The Doctrine of Scripture

Scripture should shape and define every issue in our lives, and the role of the Holy Spirit is no different. When it comes to the charismatic movement, the doctrine of Scripture and the authority of the Word have been hotly contested. Popular charismatic and word-of-faith preachers have often been accused of superseding the authority of the Word through prophesying, claiming new inspiration, or bringing new meanings out of isolated verses. As with anything else, this has been accurate in many cases and a misunderstanding in others. Sorting through the way our doctrine affects our practice will require keeping Scripture as the first and final authority.

The Meaning of Prophecy

One of the most difficult issues we’ll deal with is the nature of prophecy. Is it possible to prophesy today? Are NT prophets fallible? What is the relationship between prophesying and predicting the future? The strongest arguments on the cessationist side concern the fallibility of prophecy. Starting next week, we’ll see why many cessationists believe this is the core issue in this debate. On the other hand, we’ll read several resources that view prophecy as the highest and most important of all the gifts. Prophecy truly is the watershed moment when it comes to the spiritual gifts.

The Nature of Tongues

The most common gift associated with the charismatic movement is speaking in tongues. Some have even gone as far as saying tongues is a necessary sign for every believer. Among the different groups, the nature of speaking in tongues is anything but settled.

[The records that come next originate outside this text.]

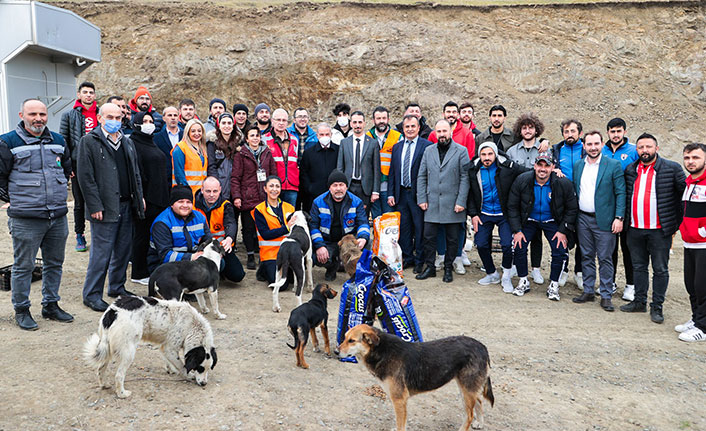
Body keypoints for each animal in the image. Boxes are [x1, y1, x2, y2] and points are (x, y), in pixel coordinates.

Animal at [82, 296, 216, 400]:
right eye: (200, 368)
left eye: (209, 369)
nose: (204, 384)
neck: (192, 326)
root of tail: (112, 312)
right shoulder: (170, 348)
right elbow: (182, 365)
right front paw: (188, 375)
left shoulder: (165, 347)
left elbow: (170, 362)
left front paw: (170, 369)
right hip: (129, 352)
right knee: (119, 375)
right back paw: (122, 394)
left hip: (107, 349)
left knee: (100, 369)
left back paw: (104, 385)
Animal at [338, 326, 492, 430]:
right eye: (344, 338)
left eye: (351, 341)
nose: (335, 351)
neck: (382, 351)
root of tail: (482, 347)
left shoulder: (399, 400)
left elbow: (400, 425)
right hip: (466, 388)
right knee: (479, 401)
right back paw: (480, 423)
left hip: (466, 390)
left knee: (469, 415)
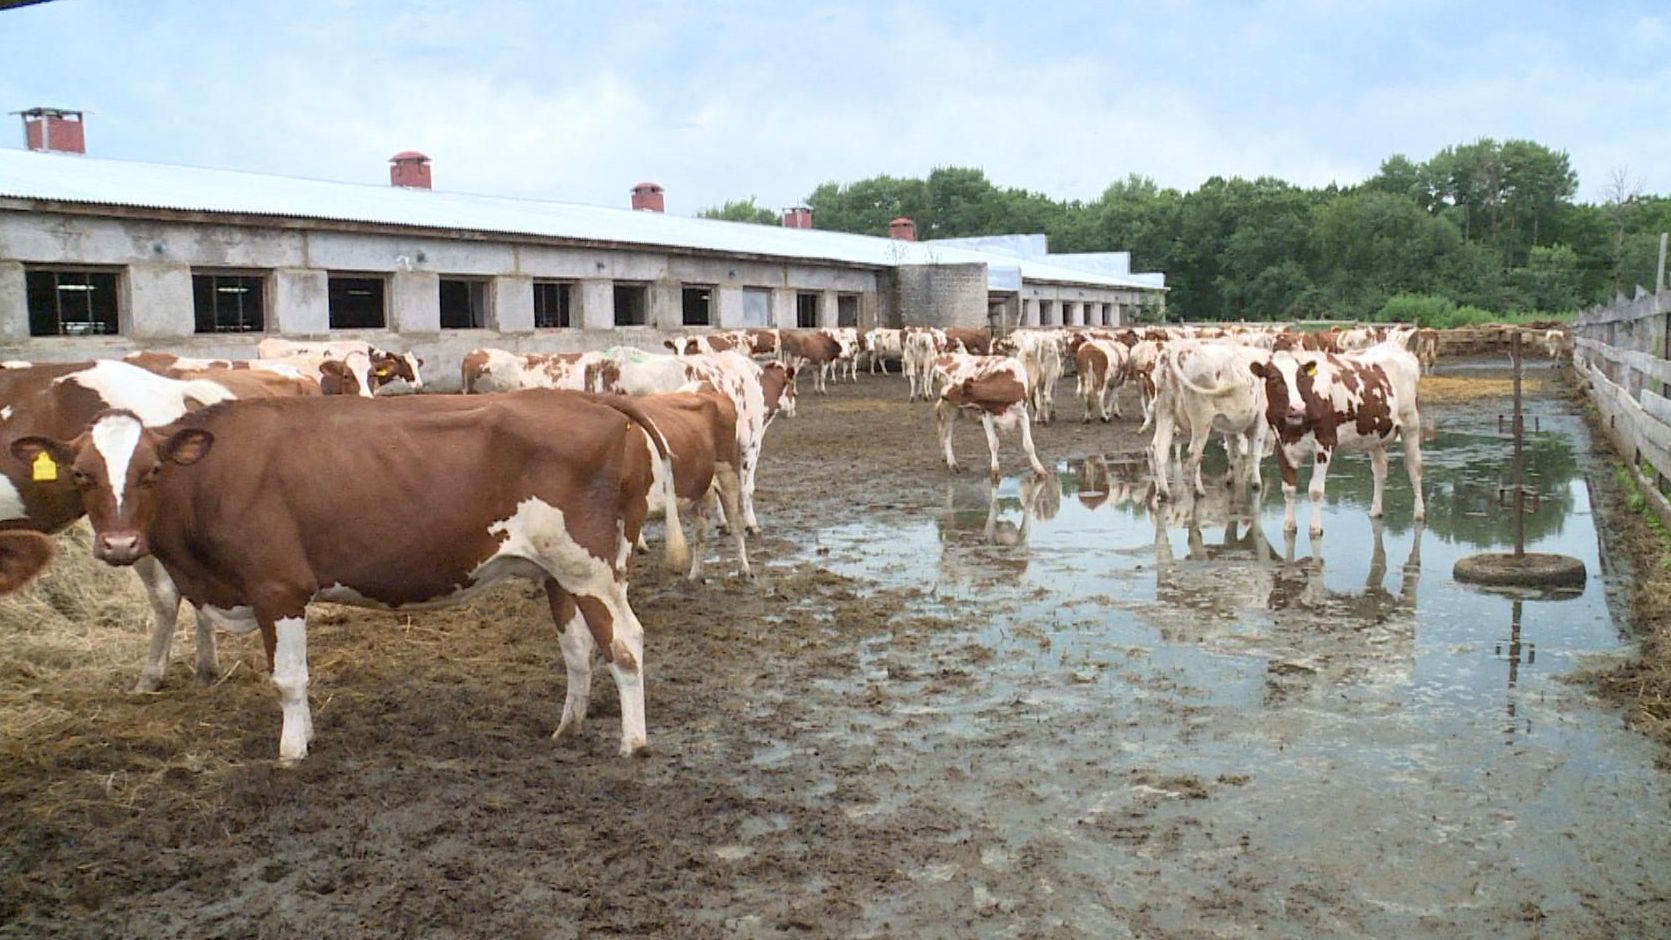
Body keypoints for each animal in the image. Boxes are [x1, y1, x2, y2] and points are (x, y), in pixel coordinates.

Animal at [8, 392, 685, 764]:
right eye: (81, 475)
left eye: (151, 470)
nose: (119, 545)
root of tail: (585, 398)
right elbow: (293, 678)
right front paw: (305, 739)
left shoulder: (277, 588)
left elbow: (287, 679)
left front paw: (290, 753)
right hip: (558, 572)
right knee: (578, 649)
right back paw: (567, 727)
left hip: (592, 567)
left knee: (626, 643)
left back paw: (633, 743)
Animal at [1256, 343, 1423, 537]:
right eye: (1274, 378)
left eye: (1301, 377)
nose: (1297, 408)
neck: (1293, 430)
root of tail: (1397, 347)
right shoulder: (1282, 445)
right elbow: (1289, 489)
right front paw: (1289, 526)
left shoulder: (1325, 442)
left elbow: (1315, 491)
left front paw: (1315, 528)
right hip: (1375, 433)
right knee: (1380, 470)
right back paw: (1375, 511)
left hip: (1411, 424)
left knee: (1414, 468)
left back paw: (1419, 513)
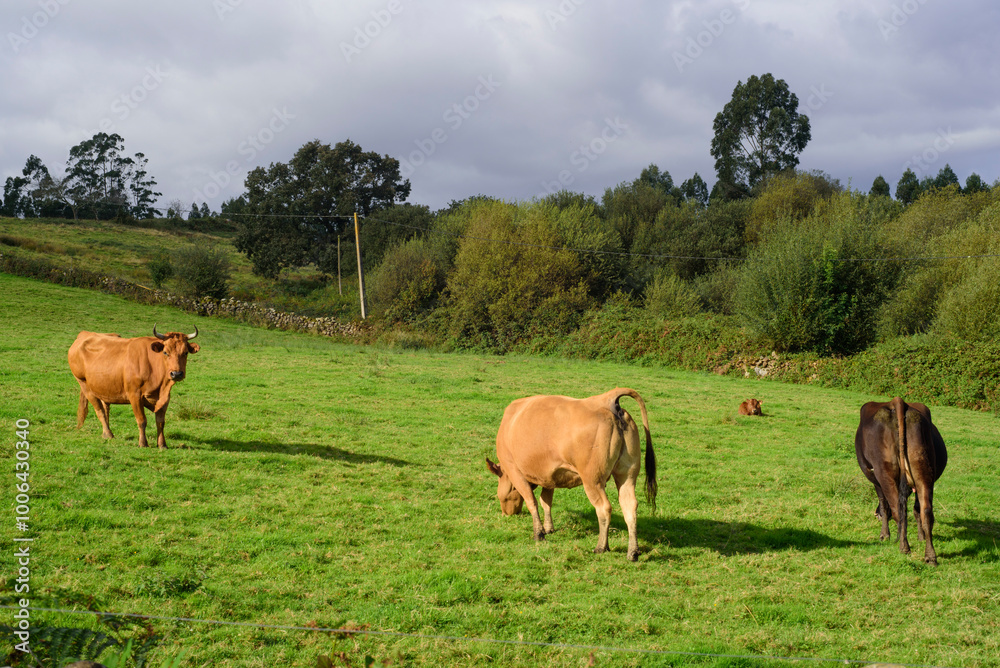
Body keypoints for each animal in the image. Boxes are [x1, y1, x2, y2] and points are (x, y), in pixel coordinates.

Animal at [68, 325, 200, 449]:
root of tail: (84, 334)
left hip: (104, 387)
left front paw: (162, 444)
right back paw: (108, 434)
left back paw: (106, 433)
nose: (176, 374)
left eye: (185, 353)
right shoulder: (134, 395)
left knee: (106, 408)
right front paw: (143, 443)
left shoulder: (165, 397)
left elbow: (160, 422)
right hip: (84, 385)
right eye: (165, 352)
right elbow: (141, 420)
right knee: (99, 410)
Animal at [485, 388, 656, 561]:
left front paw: (539, 533)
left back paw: (601, 547)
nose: (507, 514)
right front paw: (548, 528)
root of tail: (605, 399)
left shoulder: (514, 469)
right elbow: (545, 501)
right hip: (627, 475)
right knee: (630, 506)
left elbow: (531, 501)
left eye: (502, 497)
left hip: (592, 480)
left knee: (604, 508)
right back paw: (633, 552)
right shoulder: (549, 476)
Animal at [855, 396, 947, 565]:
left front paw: (884, 535)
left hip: (884, 473)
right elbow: (917, 509)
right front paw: (921, 537)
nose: (875, 515)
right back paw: (930, 556)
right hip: (923, 470)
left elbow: (884, 505)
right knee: (926, 511)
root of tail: (897, 401)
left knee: (898, 510)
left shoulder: (876, 481)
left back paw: (904, 547)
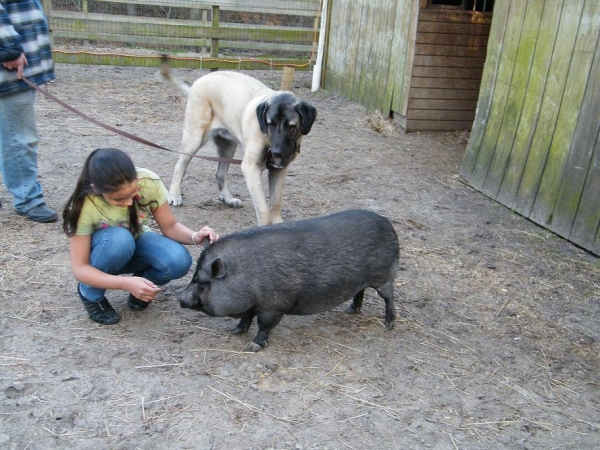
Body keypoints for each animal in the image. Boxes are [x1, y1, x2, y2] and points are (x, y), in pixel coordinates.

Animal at [159, 60, 318, 225]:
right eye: (270, 124)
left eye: (290, 126)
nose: (277, 152)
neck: (268, 138)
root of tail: (197, 82)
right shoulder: (251, 168)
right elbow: (262, 208)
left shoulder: (279, 170)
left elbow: (275, 203)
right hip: (194, 138)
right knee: (180, 166)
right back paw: (174, 195)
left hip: (228, 146)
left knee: (220, 173)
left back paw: (228, 199)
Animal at [178, 208, 398, 352]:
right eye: (194, 276)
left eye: (203, 282)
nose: (180, 297)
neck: (245, 276)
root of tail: (387, 223)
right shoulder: (253, 305)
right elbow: (246, 319)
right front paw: (234, 331)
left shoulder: (274, 305)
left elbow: (264, 325)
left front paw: (253, 347)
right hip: (361, 280)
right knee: (360, 291)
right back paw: (350, 311)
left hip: (385, 275)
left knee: (389, 297)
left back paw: (389, 325)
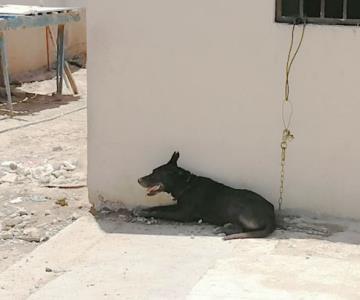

First, what is speaking in tongues? Is it speaking in one language and being heard by the audience in their native language? Is it the ability to speak a new language that you did not previously know? Is it speaking in a nonsensical language and having it translated to others? Is it a private ecstatic prayer language? This is just the tip of the iceberg with speaking in tongues. There is more biblical discussion about the gift of tongues than any of the others because of Paul’s discussion in 1 Corinthians 12-14. It’s also interesting that Paul doesn’t discuss it anywhere else. Tongues will prove to be one of the most contentious topics in this entire discussion.

This is not comprehensive, but hopefully it’s enough to get us started thinking. Take some time this week to read through the key passages; 1 Corinthians 12-14, Ephesians 4, and Acts 2-4 and 21. If you have resources that have been helpful to you, feel free to post them in the comments.